Salihli Masaj Salonu

Sadece hanımın içi karanlıktır. Adam bir defa daha hanımın simaını banyonun kenarına vurarak zevk alır. Kadın son bir kez daha çığlıklar içinde acıyla yüzleşir. Adam çoktan rahatlamıştır, sadece hâlâ rahata ermeyen bir şeyler mevcuttur. Böylece insanoğluın sıcak kumlardan serin sulara atlayarak rahatlaması benzer biçimde, şeyini rahatlatmaya çalışır. Ta ki tüm çuvalını şu kendisine hiç de yabancı olmayan tepelerde boşaltana kadar.

kadın daha sonra oğluna seslenir. Ve aslında önceden beri oğlunun sevimli resmiyle tıka basa doludur, ancak adamdan tek bir kaçış olarak gördüğü erkek evladıdır. Onun cinsiyetini saklaması için bir şeylere ihtiyacı yoktur, aynca onun akımı minimumından şu zamanlarda en kısa yoldan gider. Çocuk evde olup nihayetlenen birçok şeyden haberdardır, o gülümseyerek anahtar deliklerini izler, böylece yaşadığı mekanın nasıl bir yer bulunduğunu anlamaya çalışır. Annesinin vücudunu, meraklı ve yüzsüz bir halde, dışarıdan gelir gelmez izlemeye başlar.

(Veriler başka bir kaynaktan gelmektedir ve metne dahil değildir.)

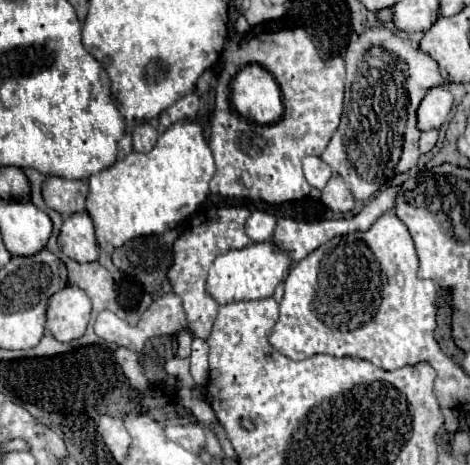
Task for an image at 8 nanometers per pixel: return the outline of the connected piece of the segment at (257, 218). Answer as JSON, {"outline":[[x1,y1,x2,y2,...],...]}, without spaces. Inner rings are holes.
{"outline":[[253,211,245,223,245,233,253,243,263,243,273,239,273,229,275,229,277,219,265,211]]}

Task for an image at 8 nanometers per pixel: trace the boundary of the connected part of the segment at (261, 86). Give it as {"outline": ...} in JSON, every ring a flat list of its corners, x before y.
{"outline":[[247,65,237,73,233,79,231,101,243,117,261,125,275,123,283,115,279,85,259,65]]}

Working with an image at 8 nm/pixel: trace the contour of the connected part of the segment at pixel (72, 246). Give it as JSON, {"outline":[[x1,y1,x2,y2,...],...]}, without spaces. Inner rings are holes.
{"outline":[[85,211,69,215,61,225,57,245,63,255,79,263,95,261,99,257,99,247,95,241,95,229,91,217]]}

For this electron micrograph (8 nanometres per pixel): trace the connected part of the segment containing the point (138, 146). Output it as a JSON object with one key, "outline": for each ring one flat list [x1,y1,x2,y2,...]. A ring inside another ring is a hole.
{"outline":[[143,123,143,125,137,125,137,127,133,129,131,137,133,137,133,147,135,147,135,151,147,153,147,151,153,149,153,145,157,143,157,137,159,137,159,135,157,135,157,131,155,131,149,123]]}

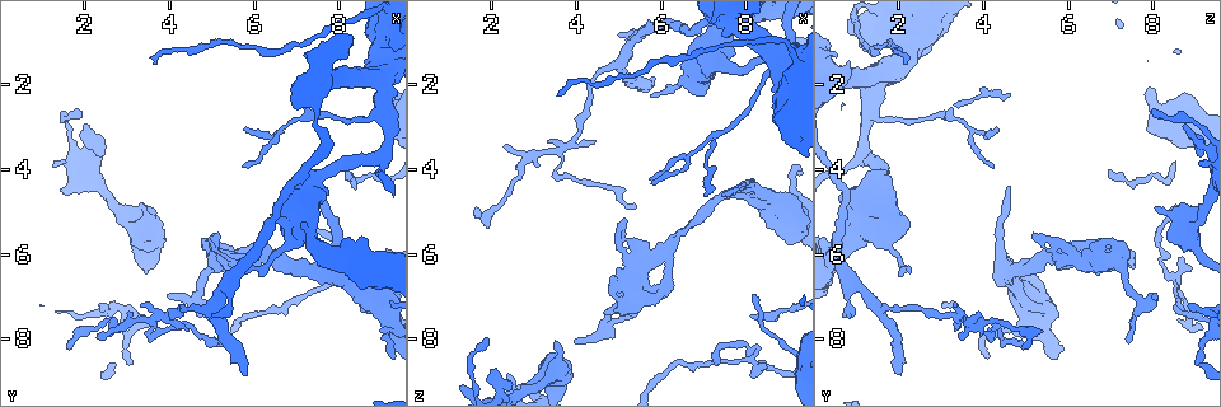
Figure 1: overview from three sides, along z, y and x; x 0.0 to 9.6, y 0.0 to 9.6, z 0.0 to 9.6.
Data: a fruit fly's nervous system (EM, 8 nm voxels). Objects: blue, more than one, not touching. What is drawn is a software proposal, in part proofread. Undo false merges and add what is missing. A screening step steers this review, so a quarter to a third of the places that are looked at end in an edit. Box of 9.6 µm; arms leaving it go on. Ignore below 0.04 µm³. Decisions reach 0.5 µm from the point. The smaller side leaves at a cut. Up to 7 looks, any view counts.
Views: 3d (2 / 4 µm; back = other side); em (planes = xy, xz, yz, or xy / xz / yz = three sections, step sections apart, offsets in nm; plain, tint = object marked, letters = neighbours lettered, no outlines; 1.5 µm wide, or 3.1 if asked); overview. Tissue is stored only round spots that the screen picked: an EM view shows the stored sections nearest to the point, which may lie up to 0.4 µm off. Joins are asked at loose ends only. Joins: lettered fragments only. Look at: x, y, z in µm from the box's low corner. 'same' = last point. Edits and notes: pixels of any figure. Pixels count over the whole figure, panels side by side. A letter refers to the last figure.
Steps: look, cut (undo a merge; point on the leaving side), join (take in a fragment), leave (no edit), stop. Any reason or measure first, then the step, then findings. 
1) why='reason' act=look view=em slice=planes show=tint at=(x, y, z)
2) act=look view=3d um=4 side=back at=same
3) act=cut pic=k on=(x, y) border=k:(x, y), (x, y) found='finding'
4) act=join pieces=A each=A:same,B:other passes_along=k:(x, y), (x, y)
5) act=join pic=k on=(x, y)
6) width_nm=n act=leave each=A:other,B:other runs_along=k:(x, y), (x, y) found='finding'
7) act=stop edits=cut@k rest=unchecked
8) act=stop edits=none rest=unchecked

why='an open end' act=look view=3d um=2 at=(5.80, 8.90, 2.00)

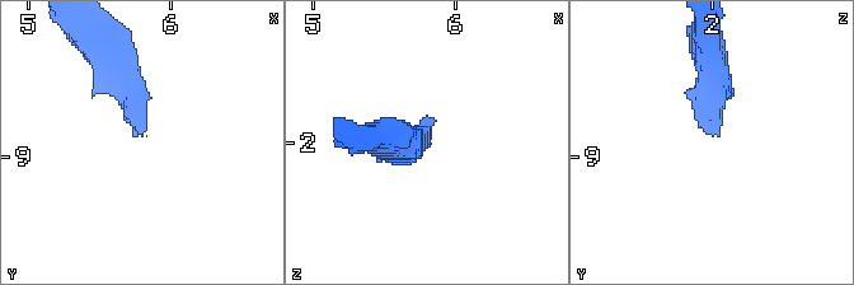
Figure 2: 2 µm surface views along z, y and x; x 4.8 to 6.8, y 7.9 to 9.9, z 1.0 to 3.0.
act=look view=em slice=xz step=4 show=letters at=(5.78, 8.84, 2.04)

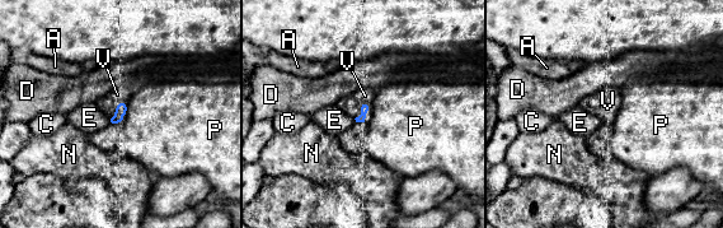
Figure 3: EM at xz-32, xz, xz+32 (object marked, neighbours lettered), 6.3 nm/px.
act=join pieces=V each=A:other,C:other,D:other,E:other,N:other,P:other,V:same found='the neuron continues'

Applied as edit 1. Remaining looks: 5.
why='thin end' act=look view=3d um=4 at=(5.45, 8.00, 7.35)

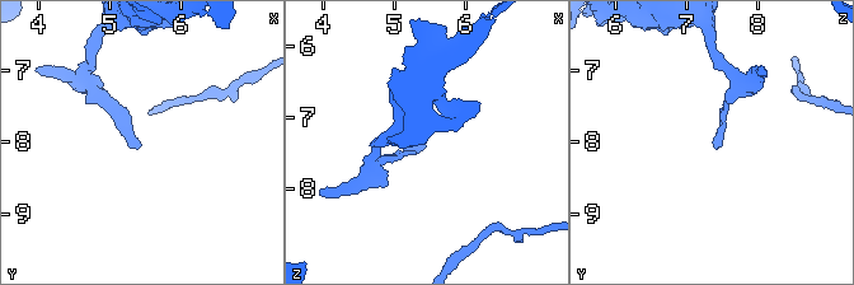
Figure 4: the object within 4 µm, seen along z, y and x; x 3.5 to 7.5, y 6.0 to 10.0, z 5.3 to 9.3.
act=look view=em slice=xz step=4 show=letters at=(5.45, 8.05, 7.45)

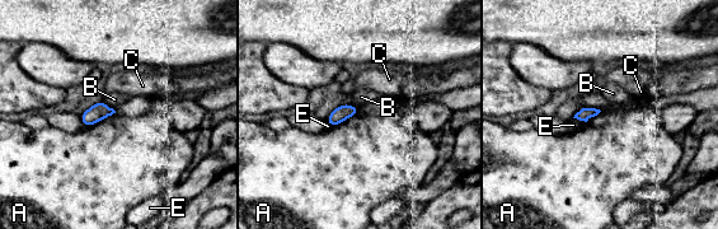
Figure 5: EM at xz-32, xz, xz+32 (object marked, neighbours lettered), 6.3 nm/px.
act=look view=em slice=planes show=letters at=same

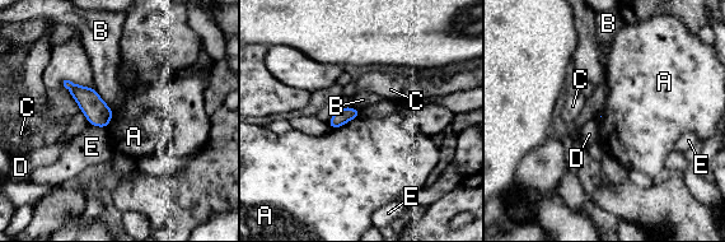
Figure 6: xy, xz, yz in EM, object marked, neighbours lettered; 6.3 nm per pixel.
act=leave each=A:other,B:other,C:other,D:other,E:other border=6:(361, 115), (333, 130) found='none of them fits'

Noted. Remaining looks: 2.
act=stop edits=join@3 rest=unchecked

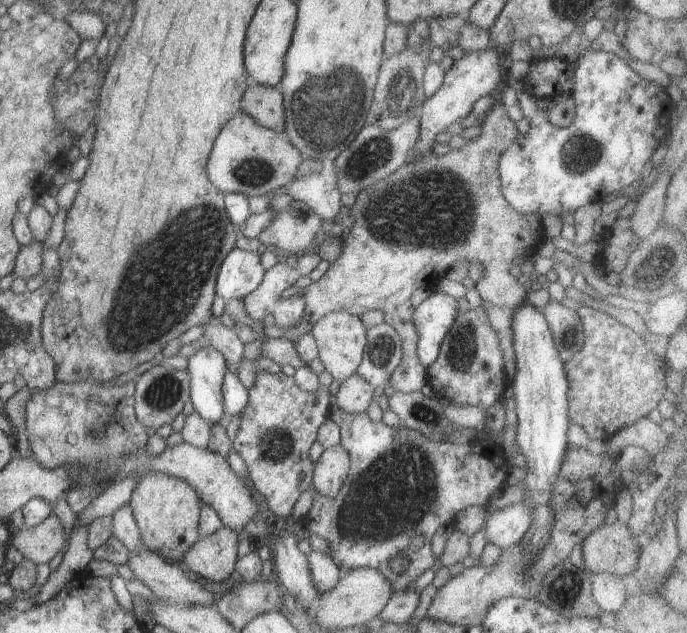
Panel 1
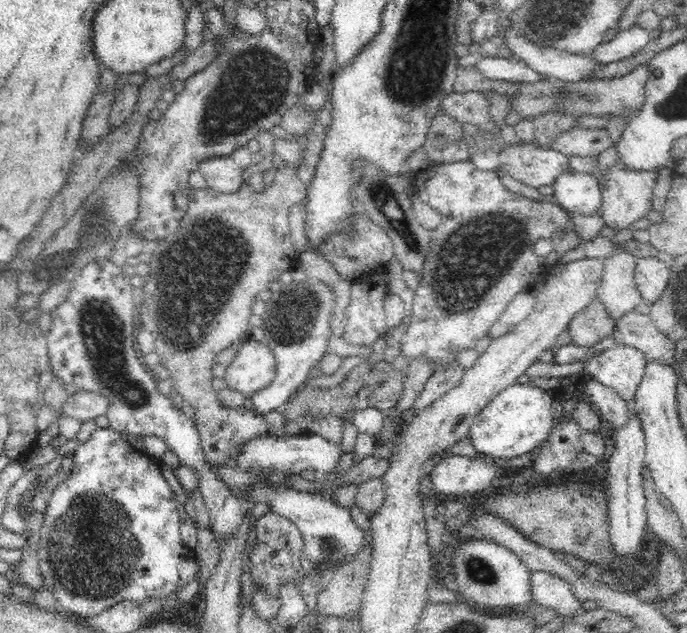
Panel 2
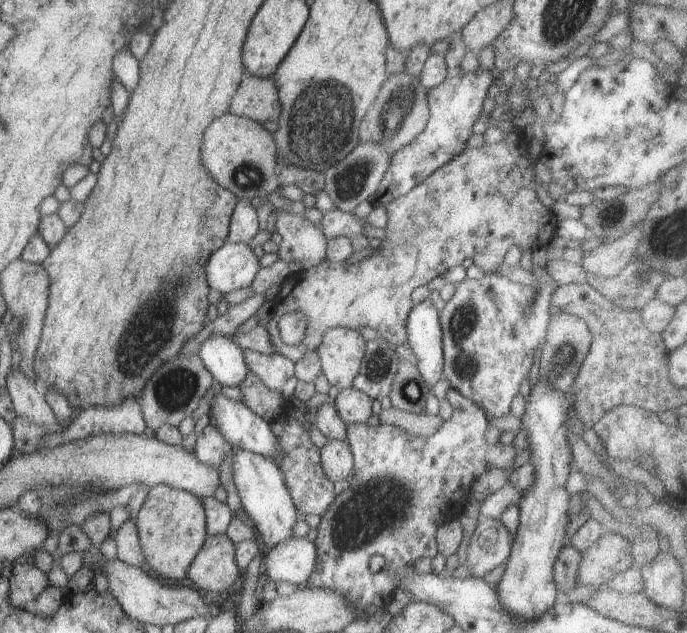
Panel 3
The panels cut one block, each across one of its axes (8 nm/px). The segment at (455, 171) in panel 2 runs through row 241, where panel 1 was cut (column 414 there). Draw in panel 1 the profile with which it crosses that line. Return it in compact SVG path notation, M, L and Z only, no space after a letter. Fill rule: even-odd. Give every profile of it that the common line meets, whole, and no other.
M336 405L331 406L329 419L340 427L342 448L351 458L350 468L338 496L328 498L318 492L314 494L312 506L303 518L304 526L310 534L317 534L328 542L332 558L339 568L348 568L349 571L357 568L376 568L390 580L394 591L408 588L412 580L432 568L436 560L430 549L434 534L439 534L460 510L469 505L487 507L494 492L498 492L505 485L508 465L498 448L482 454L470 444L434 440L408 427L398 430L384 424L383 420L372 421L367 412L350 414ZM418 534L424 536L424 544L422 548L412 551L409 549L410 540ZM399 554L410 560L409 563L404 561L407 568L402 573L393 572L389 564L390 560Z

Çocuk annesinin beyaz kıyafetlerinin içinde babasının yaptığı yuvada oturmasını anlamış olur anlamaz bir tavır içindedir. Fakat gerçek olan, onların bir çatı altına ilişik oldukları ve başka insanoğluın onları kıskandıklarıdır. Niçin kim bilir ama çocuğun her süre aç ve iğrenç laflar eden bir ağzı vardır; çoğu zaman annesini mevzuşan bu ağız, onun kirli iç çfakatşırlarından da bahseder durur.